Fall-off in maternally transmitted IgG antibody was controlled for by two qualitative approaches. First, measles was included in the panel of viruses tested because antibody would be expected to be present in the entire cohort of cord sera and would be unlikely to be stimulated by natural infection during the study. All except one of the cord sera, but none of the heel-prick sera, were positive for measles IgG, indicating the likelihood that the latter did not contain residual maternal IgG.

Second, by ranking the cord sera for all viruses, we were able to confirm that only two of the 16 cord sera antibodies ranked +++ had detectable heel-prick sera antibody and that was of the lowest rank (±). From these two parameters we are confident that we were not detecting maternal antibody in the heel-prick sera. It is likely that our criteria for accepting that a childhood infection had occurred, with the viruses under investigation, actually underestimates the true number of infections that have taken place.

In our region we detect ADV in approximately 10% of all feces from children younger than the age of 5, and it is likely that the ADV infections in this study are inclusive of more than the respiratory types. Also detection of group-specific antibody reactivity by parainfluenza-infected cells could have resulted in inaccurate conclusions. However, in practice this did not happen, and we recorded no instance in which there was evidence of infection by more than a single parainfluenza virus type.

The strength of immunofluorescence in the heel-prick sera was noticeably stronger for ADV and, as we suggest, probably indicates infection by more than one serotype. This would result in our detection of a secondary rather than a primary immune response and higher antibody levels. The opposite is true for the respiratory pathogens, especially those with an epidemic transmission pattern, such as RSV. These viruses would be expected to result in a primary infection with the generation of a low level of antibody, which would quickly fall to low or undetectable levels. It is recognized that in a pediatric population (1 mo to 14 y), antibody assay alone may detect only 29% of respiratory viral infections and in infants antigen detection has been shown to be the most accurate method of microbial diagnosis(25). Understandably we recorded a different pattern of reactivity in the cord sera, in which RSV was the strongest antibody detected, indicating repeated maternal exposure to this virus.

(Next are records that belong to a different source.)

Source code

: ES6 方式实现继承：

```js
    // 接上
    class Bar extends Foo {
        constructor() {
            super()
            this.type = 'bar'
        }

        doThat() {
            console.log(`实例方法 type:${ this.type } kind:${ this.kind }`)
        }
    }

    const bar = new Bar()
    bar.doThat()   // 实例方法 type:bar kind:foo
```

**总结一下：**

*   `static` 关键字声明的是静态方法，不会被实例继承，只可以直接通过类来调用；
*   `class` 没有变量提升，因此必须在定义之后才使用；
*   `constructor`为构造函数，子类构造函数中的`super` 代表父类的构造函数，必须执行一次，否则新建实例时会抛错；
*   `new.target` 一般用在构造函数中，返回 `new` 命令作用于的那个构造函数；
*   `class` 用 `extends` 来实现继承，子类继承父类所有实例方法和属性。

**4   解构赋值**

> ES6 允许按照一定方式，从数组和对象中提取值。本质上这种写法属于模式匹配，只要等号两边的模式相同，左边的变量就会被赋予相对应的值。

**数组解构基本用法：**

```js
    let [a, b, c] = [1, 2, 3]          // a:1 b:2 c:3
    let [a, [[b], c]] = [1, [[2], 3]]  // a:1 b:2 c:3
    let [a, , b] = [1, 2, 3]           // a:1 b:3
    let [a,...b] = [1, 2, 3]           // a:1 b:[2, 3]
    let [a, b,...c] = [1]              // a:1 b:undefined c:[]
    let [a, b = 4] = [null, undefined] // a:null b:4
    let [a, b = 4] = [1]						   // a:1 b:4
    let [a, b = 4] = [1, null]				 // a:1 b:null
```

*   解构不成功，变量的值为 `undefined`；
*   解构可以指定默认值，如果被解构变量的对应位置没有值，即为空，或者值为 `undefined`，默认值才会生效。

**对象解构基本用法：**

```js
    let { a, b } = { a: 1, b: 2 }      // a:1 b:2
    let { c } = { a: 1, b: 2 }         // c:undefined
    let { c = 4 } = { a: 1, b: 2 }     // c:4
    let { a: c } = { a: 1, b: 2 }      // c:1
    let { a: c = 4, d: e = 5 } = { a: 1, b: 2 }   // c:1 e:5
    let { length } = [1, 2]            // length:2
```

Thus, a limitation of this study is the overestimation of the prevalence of ADV as a respiratory pathogen and the likely underestimation of other viruses. However, the profile of exposure to the different respiratory viruses (Table 1), excluding ADV for the reasons mentioned, reflects that seen in our laboratory for confirmed infection using culture and direct antigen detection methods and is comparable with other studies, especially with regard to the relative frequency of RSV infection in the first year(1,2,25–28). We believe this supports the view that our findings are a valid determination of exposure to respiratory viruses in a newborn population during the winter months in Northern Ireland. However, accurate direct comparison with other studies is limited by differing study design, inclusion criteria (different age groups and restriction to analysis of lower respiratory tract infections), and the spectrum of viruses analyzed.

Identifying the exact virus for each illness will permit a more accurate understanding of virus-specific signs and symptoms, prognosis, and complication rates, and would be helpful for infection control purposes. As respiratory viral vaccines become feasible(29,30) it is only by establishing the prevalence and severity of specific viruses in our community that we can progress to consider the risks and benefits of prevention strategies.

This study has combined the advantages of filter paper blood collection with a multiantigen screening approach and has introduced a method that could facilitate future seroepidemiology studies of infectious diseases.